- Records for processing -
▬▬▬▬▬▬▬▬▬▬
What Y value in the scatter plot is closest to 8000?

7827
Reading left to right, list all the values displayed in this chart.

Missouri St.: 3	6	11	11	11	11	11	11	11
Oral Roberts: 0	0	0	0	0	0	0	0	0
▬▬▬▬▬▬▬▬▬▬
- Work request -
Write out the listing again, swapping "scatter plot" for "dot plot" and leaving everything else unchanged.

- Result for this task -
What Y value in the dot plot is closest to 8000?

7827
Reading left to right, list all the values displayed in this chart.

Missouri St.: 3	6	11	11	11	11	11	11	11
Oral Roberts: 0	0	0	0	0	0	0	0	0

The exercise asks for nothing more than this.